FM Approvals traditionally has tested and classified membrane roof systems for MH- and SH-impact resistances using FM 4470, "Approval Standard for Single-Ply, Polymer-Modified Bitumen Sheet, Built-Up Roof (BUR) and Liquid Applied Roof Assemblies for use in Class 1 and Noncombustible Roof Deck Construction." This is the same test method on which many FM Approvals roof system classifications are based.
Using FM 4470's procedure, MH-classified roof systems withstand a 2-inch-diameter steel ball weighing 1.19 pounds dropped from a height of 81 inches in a section of tubing. This results in an impact energy of about 8 foot pounds (ft-lbs.) on the surface of the roof system test specimen.
SH-classified roof systems withstand the same 2-inch-diameter steel ball dropped from a height of 141.5 inches, resulting in an impact energy of about 14 ft-lbs. on the surface of the roof system test specimen.
FM Approvals recently updated its impact-resistance test method to include testing for the VSH classification. The new testing involves propelling 2-inch-diameter preformed ice balls at roof system test specimens using an ice ball launcher. The ice balls are propelled at 152 to 160 feet per second, resulting in an impact energy of 53 to 58 ft-lbs. on the surface of the roof system test specimen.
A notation in FM Approval's RoofNav application (www.RoofNav.com) indicates as of Sept. 21, 2017, the first VSH-classified assemblies have been approved with about 40 assemblies meeting the criteria. This number is a small fraction of the total number of roof assemblies included in RoofNav.
Roof system designers need to be aware of FM Global's guidelines and FM Approvals' classifications for impact resistance.

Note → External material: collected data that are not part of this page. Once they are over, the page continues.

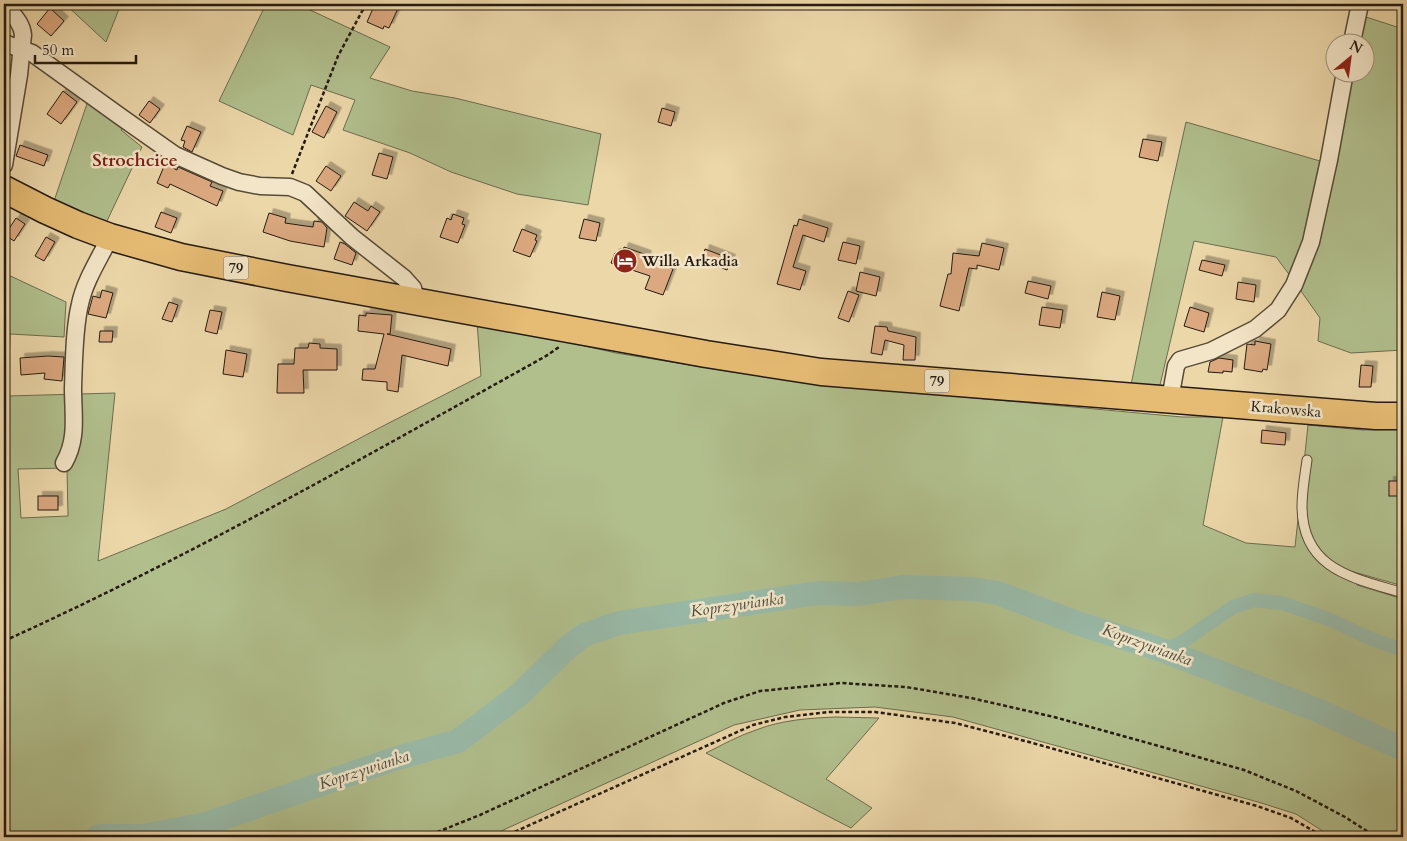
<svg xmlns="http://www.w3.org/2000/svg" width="1407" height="841" viewBox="0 0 1407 841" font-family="Cardo,serif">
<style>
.green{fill:#b1bf8d;stroke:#6a6d50;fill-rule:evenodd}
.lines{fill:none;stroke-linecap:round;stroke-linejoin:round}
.canal{stroke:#99baa8;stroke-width:14}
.river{stroke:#99baa8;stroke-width:24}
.building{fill:#dba87f;stroke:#241b13;filter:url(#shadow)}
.lane-casing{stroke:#564a38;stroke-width:11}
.street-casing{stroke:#564a38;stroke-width:19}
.primary-casing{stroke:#241b13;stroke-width:29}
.path{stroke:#241b13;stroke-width:2.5;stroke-dasharray:4 2.5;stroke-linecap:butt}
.lane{stroke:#f3e5c7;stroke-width:9}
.street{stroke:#f3e5c7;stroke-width:16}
.primary{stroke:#e6bc74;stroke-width:26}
.labels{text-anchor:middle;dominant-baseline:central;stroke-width:5;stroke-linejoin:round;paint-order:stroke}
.shield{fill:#f3e5c7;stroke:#625849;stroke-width:1}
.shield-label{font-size:14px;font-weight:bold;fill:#241b13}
.poi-label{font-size:15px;font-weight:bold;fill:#241b13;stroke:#f3e5c7;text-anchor:start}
.street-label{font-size:15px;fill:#241b13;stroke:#f3e5c7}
.water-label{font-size:16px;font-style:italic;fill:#474b40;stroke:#f3e5c7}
.quarter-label{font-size:18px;font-weight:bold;fill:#7a1f14;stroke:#f3e5c7}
</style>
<defs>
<filter id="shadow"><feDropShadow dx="4.5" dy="-4.5" stdDeviation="0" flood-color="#0004"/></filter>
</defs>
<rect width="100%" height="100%" fill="#ecd7a9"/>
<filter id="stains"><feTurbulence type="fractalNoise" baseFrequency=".004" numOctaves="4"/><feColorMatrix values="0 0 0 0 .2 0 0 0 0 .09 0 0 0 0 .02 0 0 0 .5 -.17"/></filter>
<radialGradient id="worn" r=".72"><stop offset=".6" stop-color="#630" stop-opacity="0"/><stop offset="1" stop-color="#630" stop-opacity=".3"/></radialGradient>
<g class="green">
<path d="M 65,4 L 121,4 L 106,42 Z"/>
<path d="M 266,4 L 297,4 L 390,47 L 370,78 L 412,91 L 455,98 L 601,134 L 588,205 L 517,194 L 451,172 L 410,153 L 343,130 L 355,100 L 311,85 L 293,135 L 219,101 Z"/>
<path d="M 1363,16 L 1403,29 L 1403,350 L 1351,353 L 1318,341 L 1320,318 L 1301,291 L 1314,251 L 1351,73 L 1364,72 L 1364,42 L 1358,42 Z"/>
<path d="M 92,89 L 129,117 L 121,130 L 142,147 L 106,223 L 53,204 Z"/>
<path d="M 1186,122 L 1320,161 L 1304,235 L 1291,277 L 1276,257 L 1194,241 L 1160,385 L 1131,385 L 1169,199 Z"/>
<path d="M 4,273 L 66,302 L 64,337 L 10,334 L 8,396 L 115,393 L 98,561 L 226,509 L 381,427 L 481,376 L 477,322 L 616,353 L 727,371 L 801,382 L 1182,417 L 1223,417 L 1203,525 L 1246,543 L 1295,547 L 1308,425 L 1363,430 L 1403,429 L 1403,586 L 1347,570 L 1357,585 L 1403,599 L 1403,837 L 1332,837 L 1296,814 L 1258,802 L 953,717 L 875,707 L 800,710 L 734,725 L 488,837 L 4,837 ZM 67,468 L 68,516 L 21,518 L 18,469 Z"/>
<path d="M 836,717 L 879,718 L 826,779 L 872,808 L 851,828 L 706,753 C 722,745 738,736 756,730 C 781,720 810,718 836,717 Z"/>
</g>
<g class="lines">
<path class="canal" d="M 1162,650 L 1179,644 L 1233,607 L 1254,600 L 1282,603 L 1331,620 L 1371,639 L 1403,650"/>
<path class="river" d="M 97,837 L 102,836 L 143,836 L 206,824 L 394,759 L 458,741 L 520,694 L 567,648 L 584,635 L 619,623 L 817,593 L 857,594 L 903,587 L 972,589 L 998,593 L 1080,624 L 1162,650 L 1317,710 L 1403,749"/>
</g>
<g class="building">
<path d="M 375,4 L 400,4 L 389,28 L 384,26 L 383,29 L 367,22 Z"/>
<path d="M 50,8 L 64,21 L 51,36 L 37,24 Z"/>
<path d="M 63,91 L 77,102 L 61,124 L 47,114 Z"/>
<path d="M 149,101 L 160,109 L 150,123 L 139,115 Z"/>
<path d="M 326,106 L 337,112 L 324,138 L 312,132 Z"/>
<path d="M 662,108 L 675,112 L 671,126 L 658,122 Z"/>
<path d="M 187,126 L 201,132 L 192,152 L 183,147 L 185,141 L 181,140 Z"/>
<path d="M 1143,139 L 1162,142 L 1158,161 L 1139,157 Z"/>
<path d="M 20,145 L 48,155 L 44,166 L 16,156 Z"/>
<path d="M 379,153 L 393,157 L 387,179 L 372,175 Z"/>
<path d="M 165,164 L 177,170 L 178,167 L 212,182 L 210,186 L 223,191 L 217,206 L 170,184 L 168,188 L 157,183 Z"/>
<path d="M 326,166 L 341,176 L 331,191 L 316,181 Z"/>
<path d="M 354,202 L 368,211 L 371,206 L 380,212 L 367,231 L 345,216 Z"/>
<path d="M 161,212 L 177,218 L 171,233 L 155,227 Z"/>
<path d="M 269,213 L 286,218 L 285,223 L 313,227 L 314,221 L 322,222 L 327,228 L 324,247 L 290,241 L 263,232 Z"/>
<path d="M 453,214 L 464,218 L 462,224 L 465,225 L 458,243 L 440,237 L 447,218 L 451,220 Z"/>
<path d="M 16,218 L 25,224 L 14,241 L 5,235 Z"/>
<path d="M 584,219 L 600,223 L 596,241 L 579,238 Z"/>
<path d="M 799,219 L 828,228 L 824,242 L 803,235 L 793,267 L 806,271 L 800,290 L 777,284 L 794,225 L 797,226 Z"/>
<path d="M 522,229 L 537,235 L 535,240 L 537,241 L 530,257 L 513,251 Z"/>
<path d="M 46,237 L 55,242 L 44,261 L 35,256 Z"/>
<path d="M 340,242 L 345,244 L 356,253 L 352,265 L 334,259 Z"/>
<path d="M 843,242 L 860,246 L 856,264 L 838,260 Z"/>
<path d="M 982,243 L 1004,248 L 999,270 L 977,265 L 977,269 L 969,268 L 959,311 L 940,306 L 948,274 L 951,274 L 953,253 L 979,256 Z"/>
<path d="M 624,247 L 647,255 L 646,258 L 673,269 L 663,295 L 645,289 L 650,276 L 611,263 L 615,253 L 622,255 Z"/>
<path d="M 705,249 L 731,259 L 727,270 L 702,260 Z"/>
<path d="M 1202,260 L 1225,265 L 1222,276 L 1199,270 Z"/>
<path d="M 860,272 L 880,277 L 876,296 L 856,291 Z"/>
<path d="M 1028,281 L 1051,286 L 1048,299 L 1025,293 Z"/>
<path d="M 1238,282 L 1256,285 L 1254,302 L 1236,299 Z"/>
<path d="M 102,290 L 113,293 L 106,318 L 88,314 L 93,296 L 100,298 Z"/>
<path d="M 848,291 L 859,295 L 849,322 L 838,318 Z"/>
<path d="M 1102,292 L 1120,296 L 1115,320 L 1097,317 Z"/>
<path d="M 169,302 L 178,305 L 172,322 L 162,319 Z"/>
<path d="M 1042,307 L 1063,310 L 1060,328 L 1039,325 Z"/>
<path d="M 1190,307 L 1209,313 L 1204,332 L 1184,326 Z"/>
<path d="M 210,310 L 222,312 L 217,334 L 205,331 Z"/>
<path d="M 366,313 L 392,315 L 390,334 L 387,334 L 451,349 L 448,366 L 402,355 L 398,392 L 387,390 L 387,382 L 362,380 L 363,369 L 375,369 L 384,334 L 358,331 L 359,315 L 366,316 Z"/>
<path d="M 875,326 L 887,327 L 888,331 L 916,337 L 915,360 L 903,360 L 904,345 L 885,340 L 882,355 L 871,353 Z"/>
<path d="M 100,331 L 113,331 L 112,342 L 99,342 Z"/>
<path d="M 1255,341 L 1271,344 L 1267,370 L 1263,369 L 1262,372 L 1244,369 L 1247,344 L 1255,345 Z"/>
<path d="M 309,343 L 320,344 L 320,348 L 337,349 L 337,370 L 303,370 L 304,393 L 277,393 L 278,364 L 294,364 L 295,348 L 308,348 Z"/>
<path d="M 226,350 L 247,354 L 243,377 L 223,374 Z"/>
<path d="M 48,356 L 64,357 L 62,381 L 44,379 L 45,373 L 21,375 L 20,358 Z"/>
<path d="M 1219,358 L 1233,360 L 1232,372 L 1223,371 L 1223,373 L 1208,372 L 1210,362 Z"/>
<path d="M 1361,365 L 1373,366 L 1371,387 L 1359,387 Z"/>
<path d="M 1262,430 L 1286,433 L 1285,445 L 1261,443 Z"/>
<rect x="1389" y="481" width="14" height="15"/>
<rect x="38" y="496" width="20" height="14"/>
</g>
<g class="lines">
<defs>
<path id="lane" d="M 1307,460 C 1305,475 1302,491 1302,506 C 1302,570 1354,578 1403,593"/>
<g id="street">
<path d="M 1352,42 L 1360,4"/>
<path d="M 4,43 L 32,53 L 121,117 L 175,155 L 222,176 L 239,182 L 260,186 L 290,187 L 305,193 L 352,237 L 404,278 L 413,288 L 414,292 L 413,301"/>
<path d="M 4,165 L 19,75 L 23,35 C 22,22 11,13 4,4"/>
<path d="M 1170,399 L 1176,366 L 1180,360 L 1211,351 L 1255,329 L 1278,310 L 1294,285 L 1311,242 L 1329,160 L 1345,72"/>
<path d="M 64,463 C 78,439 73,415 73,388 C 74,361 74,329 80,304 C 85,280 100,258 110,237"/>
</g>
<path id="primary" d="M 4,189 L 45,210 L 78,225 L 110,237 L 181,257 L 287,278 L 706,354 L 821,372 L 1376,416 L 1403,416"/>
</defs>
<use href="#lane" class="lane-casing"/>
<use href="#street" class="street-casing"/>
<use href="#primary" class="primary-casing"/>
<g class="path">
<path d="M 292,174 L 338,56 L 366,4"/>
<path d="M 4,641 C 190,557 368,455 546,356 L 559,347"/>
<path d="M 425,837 L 480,815 L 724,703 L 760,691 L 841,683 L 906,687 L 971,698 L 1054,717 L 1141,741 L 1244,770 L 1296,791 L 1345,817 L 1376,837"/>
<path d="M 503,837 L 753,725 L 785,717 L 829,712 L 875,712 L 955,723 L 1029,742 L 1257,806 L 1291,818 L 1324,837"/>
</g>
<use href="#lane" class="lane"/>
<use href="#street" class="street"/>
<use href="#primary" class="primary"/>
</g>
<defs>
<symbol id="hotel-disc" viewBox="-11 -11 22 22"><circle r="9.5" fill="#8f2418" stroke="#f3e5c7"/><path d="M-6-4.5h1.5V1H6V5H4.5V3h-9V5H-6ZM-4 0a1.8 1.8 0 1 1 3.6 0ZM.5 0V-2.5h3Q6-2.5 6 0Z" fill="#fff"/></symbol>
</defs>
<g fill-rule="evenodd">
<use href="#hotel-disc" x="611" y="247" width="28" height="28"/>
</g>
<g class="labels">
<g class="shield">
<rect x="223.5" y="256.5" width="25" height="23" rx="4"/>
<rect x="924.5" y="369.5" width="25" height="23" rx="4"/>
</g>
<g class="shield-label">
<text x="236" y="268">79</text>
<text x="937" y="381">79</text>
</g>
<g class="poi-label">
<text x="642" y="261">Willa Arkadia</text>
</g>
<g class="street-label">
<text transform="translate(1286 409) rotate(5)">Krakowska</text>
</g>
<g class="water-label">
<text transform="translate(737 605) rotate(-8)">Koprzywianka</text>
<text transform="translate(1147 645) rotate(20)">Koprzywianka</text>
<text transform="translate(364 770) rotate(-18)">Koprzywianka</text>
</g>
<g class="quarter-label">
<text x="135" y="160">Strochcice</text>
</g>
</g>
<rect width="1407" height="841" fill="none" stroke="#ecd7a9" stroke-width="20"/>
<rect x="5" y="5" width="1397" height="831" fill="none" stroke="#241b13" stroke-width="2.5"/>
<rect x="10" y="10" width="1387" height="821" fill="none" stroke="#241b13"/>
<g transform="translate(1350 58) rotate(29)"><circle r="24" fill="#f3e5c7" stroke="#a0947f"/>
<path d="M0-4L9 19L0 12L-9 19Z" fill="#8f2418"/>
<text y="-8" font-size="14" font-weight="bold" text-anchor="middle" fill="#241b13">N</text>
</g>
<path d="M35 55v8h101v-8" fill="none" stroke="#241b13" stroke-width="2.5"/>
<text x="42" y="55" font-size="15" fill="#241b13" stroke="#f3e5c7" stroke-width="4" paint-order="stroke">50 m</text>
<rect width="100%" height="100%" filter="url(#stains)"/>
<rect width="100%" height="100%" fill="url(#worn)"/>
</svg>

For low-slope roofing projects on buildings insured by FM Global in Oklahoma, Kansas and some northern counties in Texas, FM's VSH-classified roof systems may be required.
Building owners and roofing professionals need to realize FM Global's VSH guidelines and FM Approvals' currently low number of VSH-classified roof systems significantly limit the number of roof systems available. I recently performed a RoofNav query and found only 44 of the 988,087 roof systems included in RoofNav are VSH-classified.
You should contact roof system manufacturers regarding specific roof systems that comply with FM Approvals' new VSH classification.
Finally, I caution roofing professionals against representing roof components or systems tested using impact-resistant criteria from FM Approvals or others as being "hail-resistant" or "hail-proof." Although FM Approvals' classifications are based on conditioned and unconditioned test specimens, there is little real correlation between laboratory impact testing at defined temperatures using steel balls or preformed ice balls and actual rooftop conditions where real hail stones can affect roof surfaces of varying ages, ranges of temperatures, and changing wind speeds and direction. Laboratory testing may provide relative measures or an index rating; these are not real-world rooftop conditions.
Mark S. Graham is NRCA's vice president of technical services.